• **Exercise details**
Please turn the paragraph of the Jaguar F-Type text beginning "Surprisingly few serious candidates" into a short bulleted list that keeps its main facts.

• **Document extract**
----------

Naturally, the manual car also retains all the attributes of the F-Type in general, notably the lovely ride which Jaguar has, against all odds, managed to cling to as a USP since the first XJ. Jason’s example came on the standard wheels which he promptly upgraded to a set of the 19-inchers which were originally available as options, yet it still handles the potholes and trench scars of British roads nicely. Throw in the neat handling balance the F-Type is known for, the limited-slip diff and the very modern cabin and infotainment and it stacks up as a very competitive product. Competitive against what, though?
Surprisingly few serious candidates. The obvious contender is Porsche, specifically the second-generation ‘981’ Cayman which still holds its value above the level of the Jaguar – although there are more manuals to choose from. As Dan is keen to point out, the Aston Martin V8 Vantage is another possibility, yet for F-Type money you’ll be buying an older car with a massive potential for problems. And after running the V12 Vantage project car for Jaguar World’s parent company, you’ll never find me spending my own money on an Aston Martin, such is the woeful quality and disappointing driving experience.

----------

• **Data section**
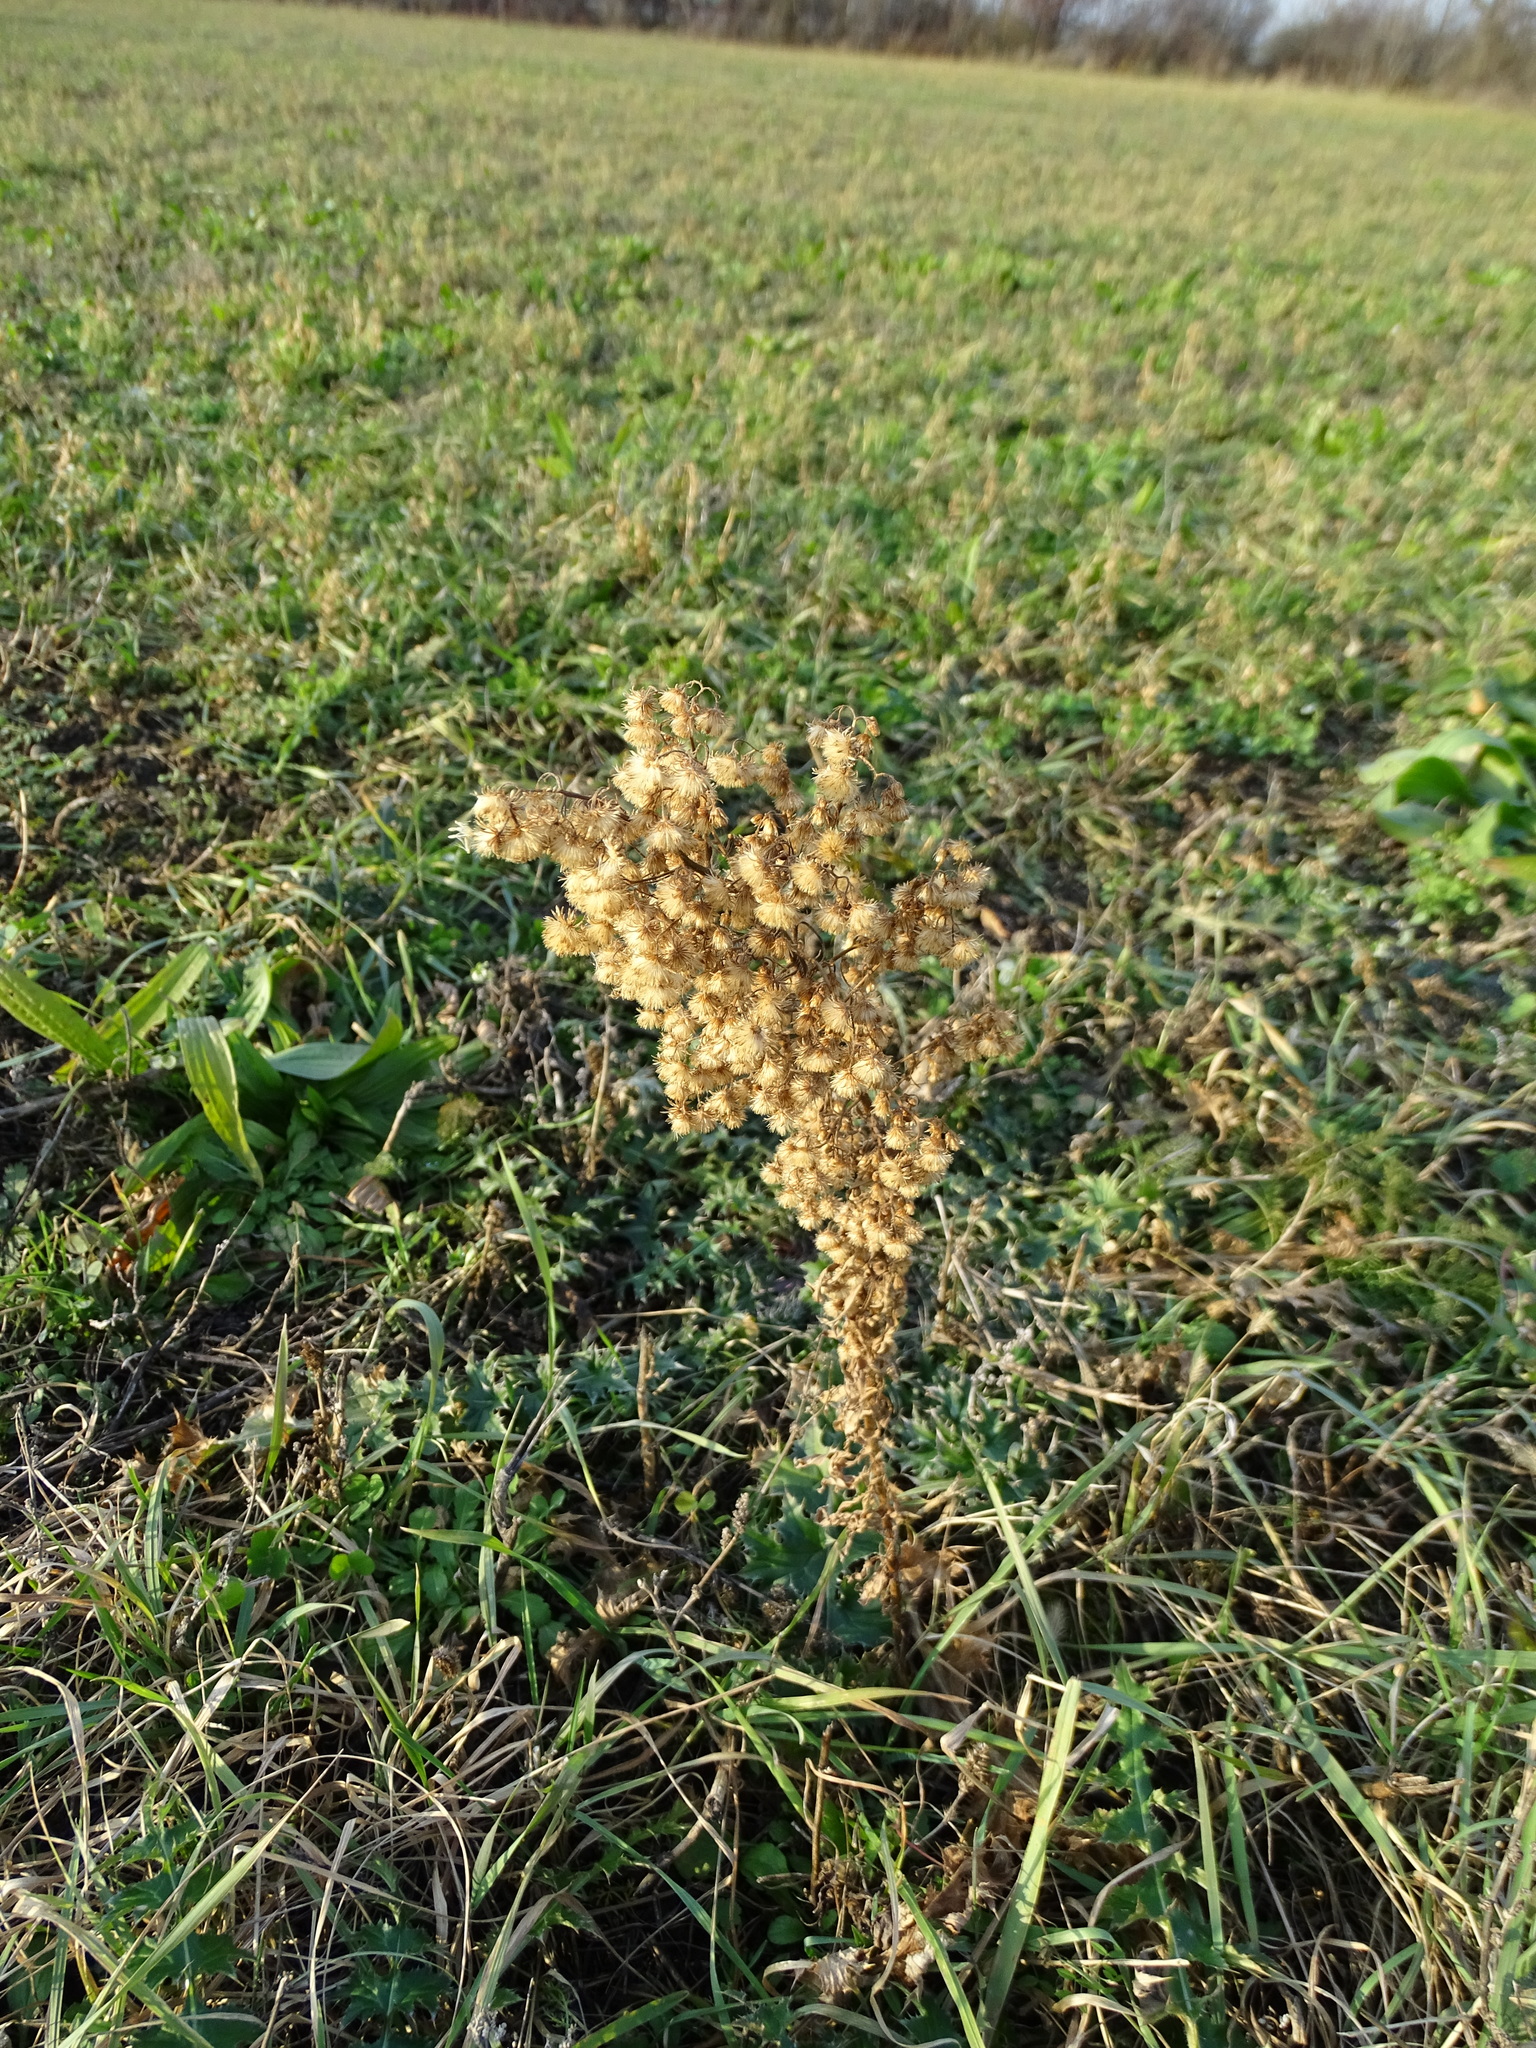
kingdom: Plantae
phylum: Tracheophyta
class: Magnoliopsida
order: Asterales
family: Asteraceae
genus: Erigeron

----------

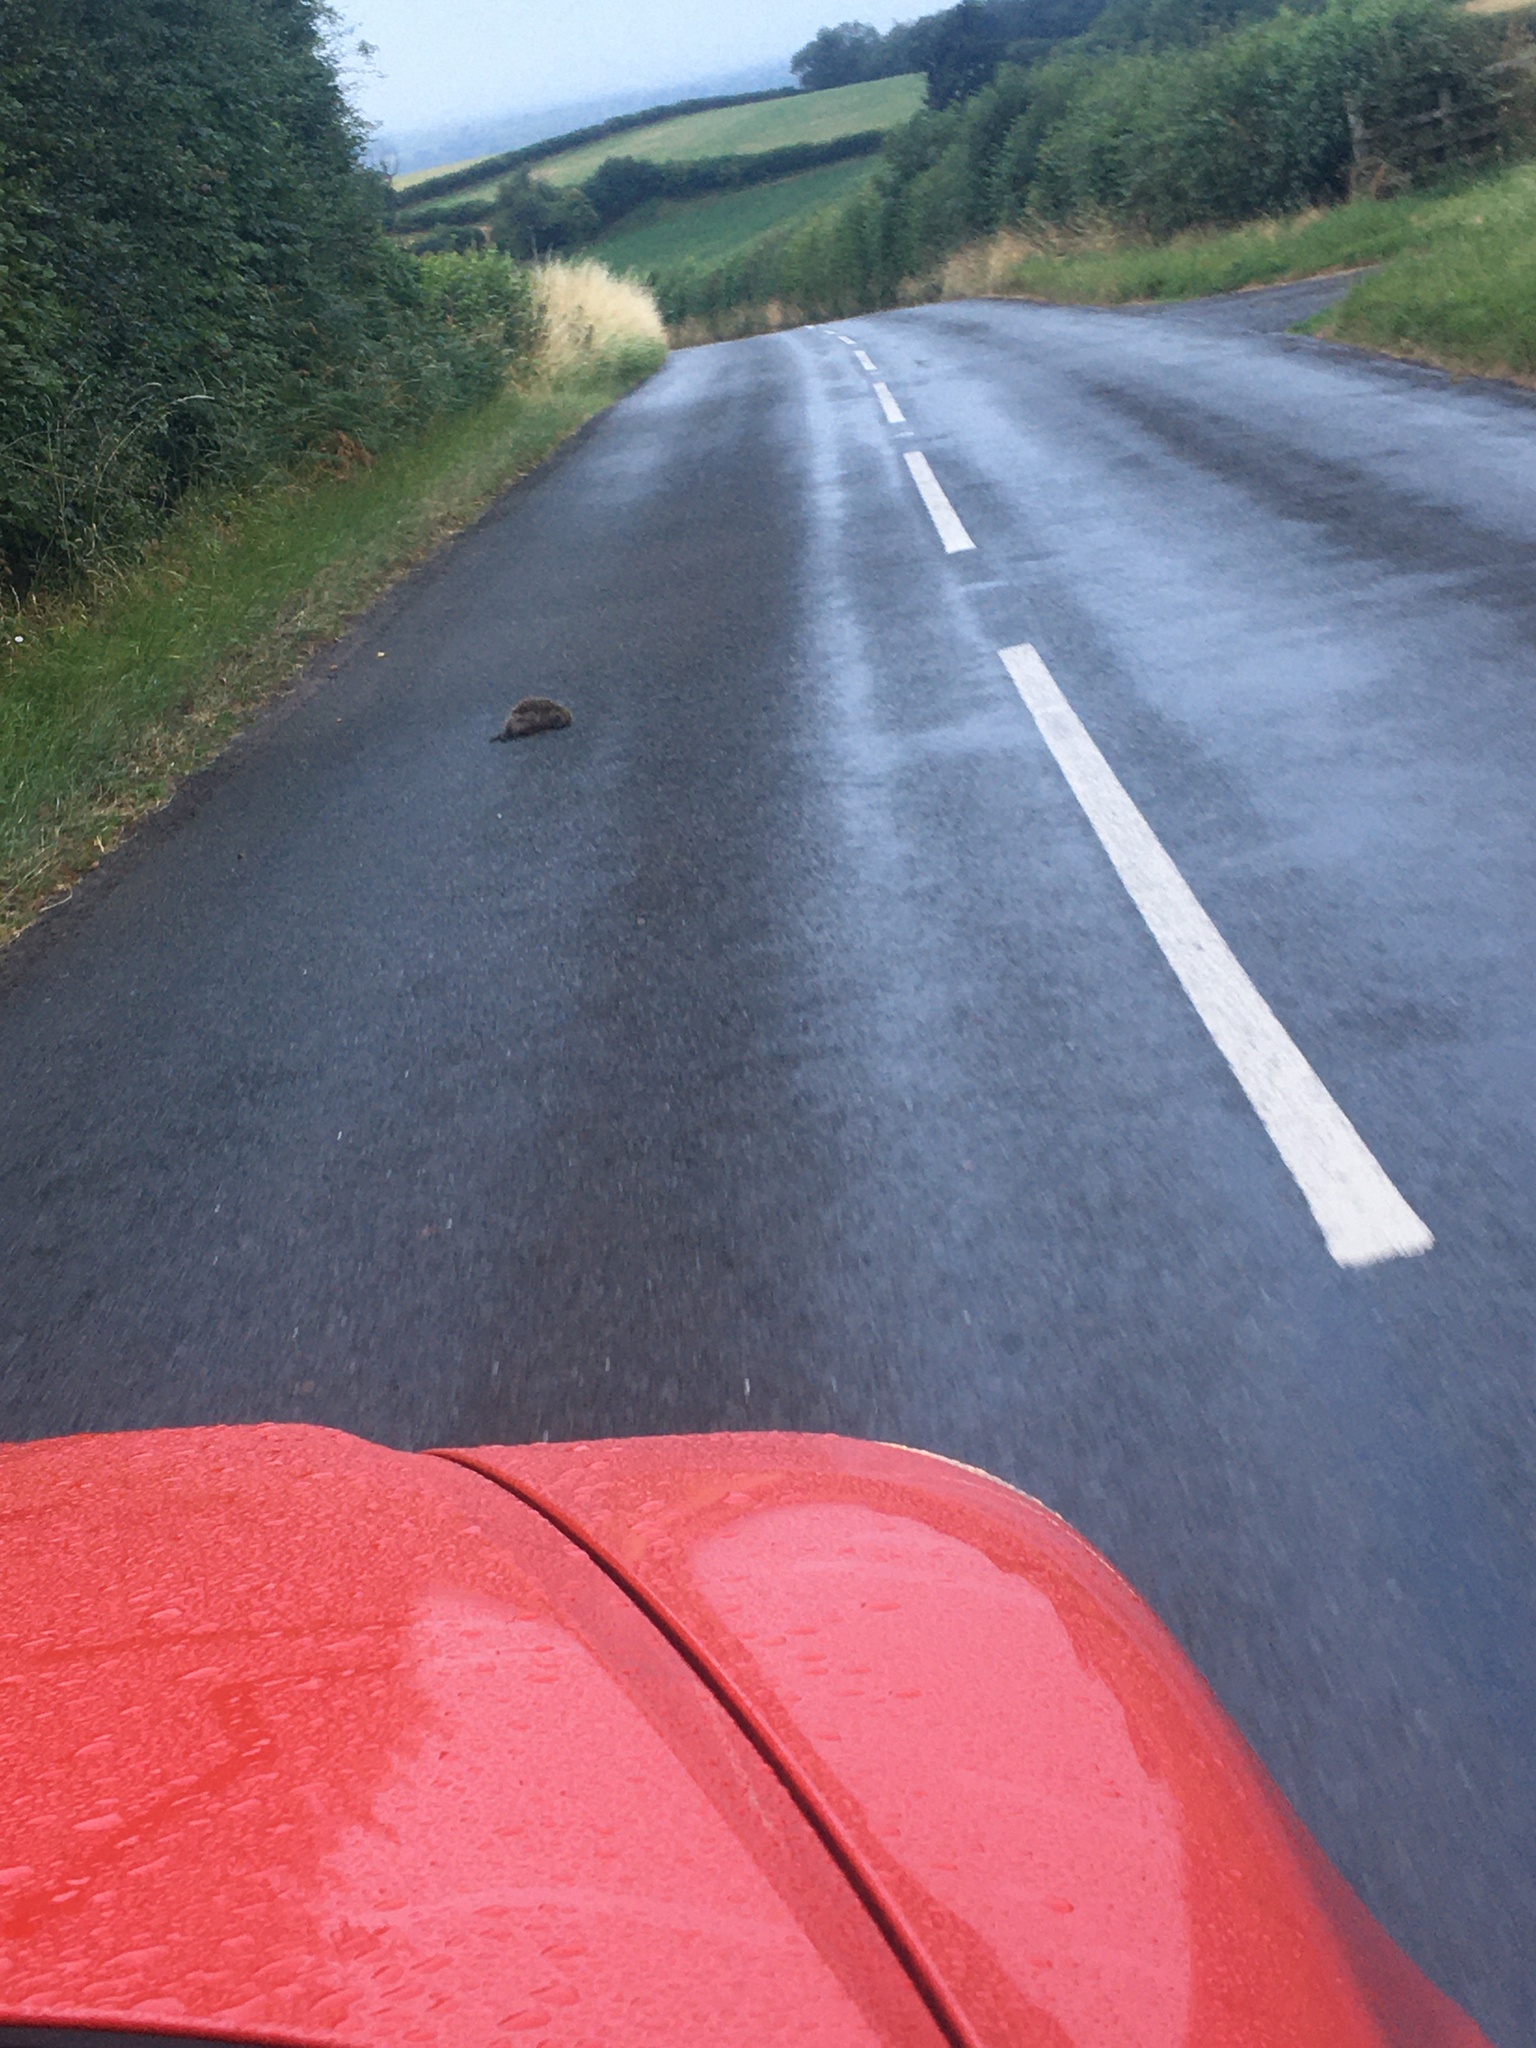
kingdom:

----------

• **Exercise answer**
- The F-Type has surprisingly few serious rivals.
- The obvious one is Porsche's second-generation '981' Cayman. It still holds its value above the Jaguar, though there are more manuals to choose from.
- The Aston Martin V8 Vantage is another possibility, but F-Type money buys an older car with massive potential for problems.
- After running the V12 Vantage project car for Jaguar World's parent company, the writer would never spend their own money on an Aston Martin because of its woeful quality and disappointing driving experience.